Exercise prompt
Word for word, set down every line of the entries below from the line with "THE GREAT SEAL" to the line with "Judicial Review |", including both, and no other line.

Supplied entries
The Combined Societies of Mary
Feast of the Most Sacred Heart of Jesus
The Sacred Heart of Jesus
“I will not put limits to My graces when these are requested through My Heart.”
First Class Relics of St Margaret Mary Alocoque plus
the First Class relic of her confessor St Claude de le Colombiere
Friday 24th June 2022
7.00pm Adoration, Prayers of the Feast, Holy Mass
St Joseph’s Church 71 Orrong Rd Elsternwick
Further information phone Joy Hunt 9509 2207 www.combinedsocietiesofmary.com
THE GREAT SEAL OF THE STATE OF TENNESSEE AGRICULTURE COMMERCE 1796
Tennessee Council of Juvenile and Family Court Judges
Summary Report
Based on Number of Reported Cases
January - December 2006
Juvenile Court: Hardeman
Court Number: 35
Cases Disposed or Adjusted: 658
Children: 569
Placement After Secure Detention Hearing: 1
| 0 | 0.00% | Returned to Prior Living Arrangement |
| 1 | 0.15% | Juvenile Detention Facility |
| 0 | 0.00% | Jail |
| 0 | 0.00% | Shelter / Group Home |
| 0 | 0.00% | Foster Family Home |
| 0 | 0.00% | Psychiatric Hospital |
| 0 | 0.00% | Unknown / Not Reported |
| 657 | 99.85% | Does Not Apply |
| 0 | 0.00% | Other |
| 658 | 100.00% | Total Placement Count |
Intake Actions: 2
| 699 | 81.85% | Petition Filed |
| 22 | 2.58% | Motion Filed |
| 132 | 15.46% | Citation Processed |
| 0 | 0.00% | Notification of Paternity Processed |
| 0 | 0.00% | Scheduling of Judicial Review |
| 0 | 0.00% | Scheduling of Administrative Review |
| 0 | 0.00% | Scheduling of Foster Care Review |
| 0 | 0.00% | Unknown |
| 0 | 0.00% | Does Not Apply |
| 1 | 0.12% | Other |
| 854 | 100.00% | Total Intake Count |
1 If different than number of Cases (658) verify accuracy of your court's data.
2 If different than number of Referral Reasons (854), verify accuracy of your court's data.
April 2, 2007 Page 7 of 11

Answer for the task
THE GREAT SEAL OF THE STATE OF TENNESSEE AGRICULTURE COMMERCE 1796
Tennessee Council of Juvenile and Family Court Judges
Summary Report
Based on Number of Reported Cases
January - December 2006
Juvenile Court: Hardeman
Court Number: 35
Cases Disposed or Adjusted: 658
Children: 569
Placement After Secure Detention Hearing: 1
| 0 | 0.00% | Returned to Prior Living Arrangement |
| 1 | 0.15% | Juvenile Detention Facility |
| 0 | 0.00% | Jail |
| 0 | 0.00% | Shelter / Group Home |
| 0 | 0.00% | Foster Family Home |
| 0 | 0.00% | Psychiatric Hospital |
| 0 | 0.00% | Unknown / Not Reported |
| 657 | 99.85% | Does Not Apply |
| 0 | 0.00% | Other |
| 658 | 100.00% | Total Placement Count |
Intake Actions: 2
| 699 | 81.85% | Petition Filed |
| 22 | 2.58% | Motion Filed |
| 132 | 15.46% | Citation Processed |
| 0 | 0.00% | Notification of Paternity Processed |
| 0 | 0.00% | Scheduling of Judicial Review |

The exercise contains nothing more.